“I social hanno trasformato il lessico del potere in una sorta di oralità trascritta, persino la grammatica istituzionale diventa instagrammabile: non si fa la storia, ma solo stories. Le parole prendono peso se intrise di lacrime, d’inganno o di pentimento non importa. Lacrime che giustificano tutto, anche perché la realtà-rea- lity che stiamo vivendo accondiscende volentieri alla vanità e all’ipocrisia. Compresi i finali. Il corsivo di Aldo Grasso sul Corriere della sera (8.9.24), suggerito da Temptation Island di Maria De Filippi, indaga il viaggio dei sentimenti “fatuo ma acrimonioso…”, ha un orizzonte inquietante, il “requiem per i vittimisti”, piuttosto che la vittoria al traguardo lungo la corsa alla visibilità, costi quel che costi.
Nel mondo dei social, le parole sembrano aver subito una trasformazione radicale, come se avessero perso il loro peso originario, per diventare poco più che un riflesso di un’oralità trascritta. Non si parla più di fatti concreti o di progetti politici, ma di emozioni superficiali e prontamente instagrammabili. L’analisi di Aldo Grasso nel suo corsivo del Corriere della Sera ci offre un’interpretazione amara e al tempo stesso lucida di questo fenomeno, ispirato, non a caso, da Temptation Island di Maria De Filippi, autentico santuario della “realtà” post-reale.

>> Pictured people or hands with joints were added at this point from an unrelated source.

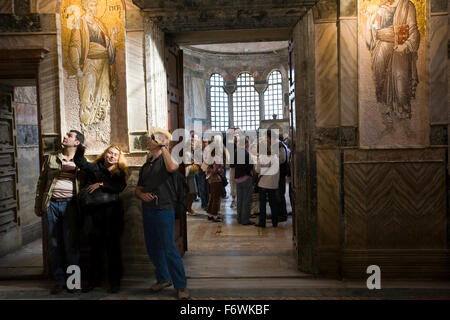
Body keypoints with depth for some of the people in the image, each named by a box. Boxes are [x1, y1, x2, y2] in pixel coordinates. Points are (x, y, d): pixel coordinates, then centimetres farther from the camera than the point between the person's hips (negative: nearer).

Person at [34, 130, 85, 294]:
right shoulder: (51, 158, 11)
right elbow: (41, 182, 12)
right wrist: (38, 205, 9)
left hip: (70, 204, -2)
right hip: (51, 204, 3)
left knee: (71, 243, 1)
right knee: (54, 243, 7)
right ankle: (59, 280, 18)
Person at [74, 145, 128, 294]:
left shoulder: (120, 172, 6)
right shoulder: (95, 168, 9)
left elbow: (119, 187, -10)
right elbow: (79, 161, 0)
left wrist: (101, 184, -16)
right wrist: (81, 146, -13)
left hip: (112, 213, -1)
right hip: (95, 213, 2)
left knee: (113, 247, 3)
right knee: (96, 247, 10)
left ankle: (115, 281, 12)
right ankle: (94, 280, 23)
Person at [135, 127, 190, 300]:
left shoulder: (165, 159, -5)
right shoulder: (146, 165, 16)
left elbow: (172, 167, -31)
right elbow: (138, 188, 20)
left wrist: (163, 147, -22)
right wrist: (142, 195, -3)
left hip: (164, 210, -8)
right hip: (147, 210, 8)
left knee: (169, 249, -7)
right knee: (153, 248, 14)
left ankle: (181, 286, 3)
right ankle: (163, 278, 31)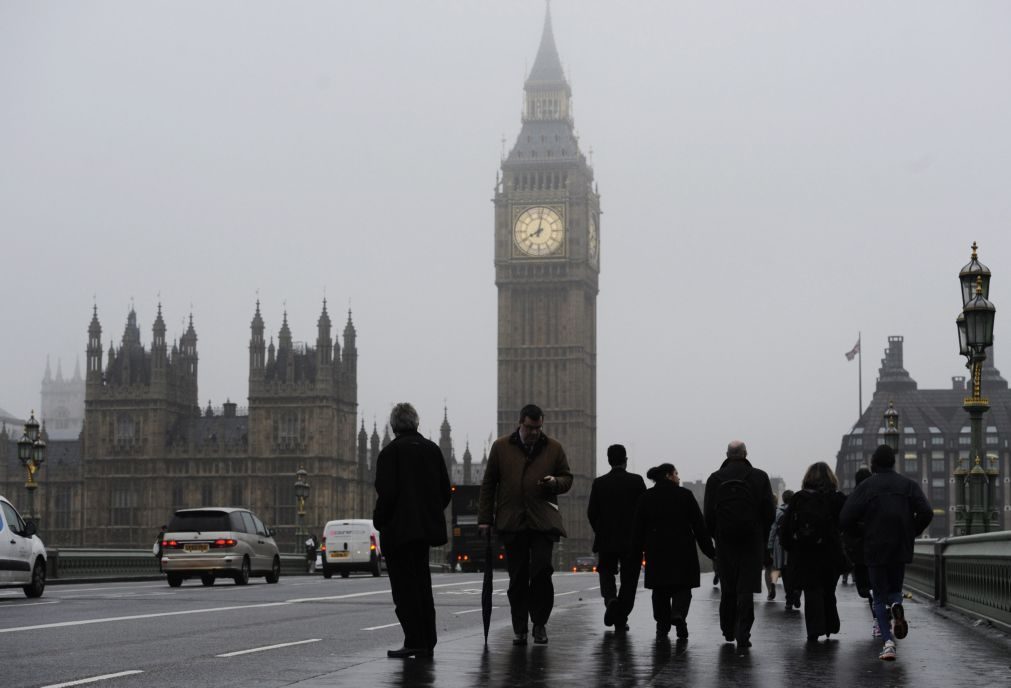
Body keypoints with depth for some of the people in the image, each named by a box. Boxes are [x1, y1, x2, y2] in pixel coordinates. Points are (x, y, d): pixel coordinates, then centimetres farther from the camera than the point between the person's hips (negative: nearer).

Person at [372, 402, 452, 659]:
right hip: (426, 527, 7)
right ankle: (427, 642, 18)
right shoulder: (432, 450, 8)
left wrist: (379, 522, -4)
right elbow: (445, 491, 8)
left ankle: (415, 642, -6)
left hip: (399, 529, -7)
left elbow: (387, 493, -18)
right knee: (421, 584, 15)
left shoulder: (391, 452, -12)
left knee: (404, 587, -3)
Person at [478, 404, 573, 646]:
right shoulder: (501, 447, 9)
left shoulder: (553, 448, 10)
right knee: (517, 578, 4)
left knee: (542, 571, -11)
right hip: (512, 522, 0)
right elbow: (488, 484, 11)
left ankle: (540, 623, 4)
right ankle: (519, 629, 11)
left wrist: (555, 482, -8)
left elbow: (567, 479, 16)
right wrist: (485, 518, 5)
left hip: (543, 521, 0)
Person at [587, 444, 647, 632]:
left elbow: (592, 512, -1)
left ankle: (610, 599, -14)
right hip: (632, 541, -1)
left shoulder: (599, 483, -1)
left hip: (606, 539, 1)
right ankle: (621, 620, 4)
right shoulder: (636, 481, -5)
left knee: (606, 573, 16)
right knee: (628, 579, 7)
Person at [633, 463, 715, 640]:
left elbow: (638, 526, 4)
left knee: (660, 589, 11)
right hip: (682, 549, -2)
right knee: (682, 586, 4)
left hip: (656, 551, 2)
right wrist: (709, 550, 3)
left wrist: (638, 549, 10)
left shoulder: (646, 497, 4)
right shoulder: (685, 495, -3)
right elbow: (698, 524, -2)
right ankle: (678, 614, -22)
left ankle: (662, 625, 11)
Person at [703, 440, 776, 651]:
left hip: (725, 540, 1)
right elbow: (769, 512, -3)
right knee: (746, 588, -2)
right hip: (752, 540, -1)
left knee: (728, 588, 14)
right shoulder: (760, 477, -2)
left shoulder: (715, 479, 0)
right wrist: (763, 536, 10)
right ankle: (742, 635, -12)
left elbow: (708, 515, -1)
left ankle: (728, 630, 21)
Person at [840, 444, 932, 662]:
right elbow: (926, 513, -6)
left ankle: (888, 641, -9)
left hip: (875, 549, -2)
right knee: (894, 588, 22)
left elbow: (845, 519, -11)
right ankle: (896, 605, -13)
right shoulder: (908, 485, 3)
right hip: (901, 549, 2)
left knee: (879, 597, 6)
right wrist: (911, 533, 8)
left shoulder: (865, 487, -5)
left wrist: (857, 533, 10)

Ed eccoci qui, a raccontare storie che non fanno la storia, ma che riempiono il feed. Il senso del potere e delle istituzioni è evaporato, si è dissolto in una serie infinita di stories, dove l’unico elemento che conta è l’engagement. Anche il dolore, che un tempo aveva un certo peso nella narrazione della vita, oggi viene monetizzato con like, share e commenti. In fondo, chi se ne frega se le lacrime che scorrono sono sincere o meno? L’importante è che facciano views.
Questo viaggio nei sentimenti – fatuo ma acrimonioso, come lo definisce Grasso – ha ormai preso il sopravvento su qualsiasi discorso pubblico. Non conta più avere ragione o torto, non interessa davvero se un’argomentazione è ben costruita o se ci sono dati a supporto. Ciò che importa è che la storia sia emozionale, che colpisca al cuore e, perché no, strappi qualche lacrima (vera o finta poco importa). Persino la grammatica istituzionale, un tempo simbolo di autorevolezza e rigore, è diventata “instagrammabile”. Le parole dei leader di un tempo ora si riducono a hashtag e slogan accattivanti, pronti per essere condivisi e remixati a suon di repost.
La realtà stessa ha ceduto il passo al reality. Come nel caso di Temptation Island, dove i sentimenti vengono messi in piazza, trasformati in una merce da esporre sul mercato dell’intrattenimento. Ma il confine tra intrattenimento e vita vera si fa sempre più labile. Alla fine, conta solo essere visibili, farsi notare, costi quel che costi. Ed è qui che l’ironia raggiunge il suo culmine: chi, come i partecipanti ai reality, cerca disperatamente visibilità, finisce col diventare una parodia di se stesso, una vittima di quel vittimismo performativo che Aldo Grasso descrive come un “requiem”.
È interessante notare come anche i finali, in questo nuovo contesto, siano diventati irrilevanti. La chiusura di una storia non serve più a dare un senso complessivo alla narrazione; l’importante è che ci sia un picco emozionale da sfruttare. L’equivalente moderno del “e vissero felici e contenti” è stato sostituito dal “e fecero milioni di visualizzazioni”.
Forse il vero problema non è tanto la vanità o l’ipocrisia che permeano il mondo social, quanto il fatto che la realtà stessa sembra accondiscendere a tutto ciò con una compiacenza inquietante. Non importa se si tratta di lacrime vere o di lacrime di coccodrillo: finché strappano un like, vanno bene tutte.
Alla fine, però, ci resta un dubbio: non è che siamo diventati tutti un po’ vittimisti, in questa corsa al successo facile e alle emozioni prêt-à-porter? Forse il vero “requiem” non è solo per i partecipanti ai reality, ma per tutti noi che, consapevolmente o meno, ci siamo lasciati travolgere da questa giostra di sentimenti di plastica.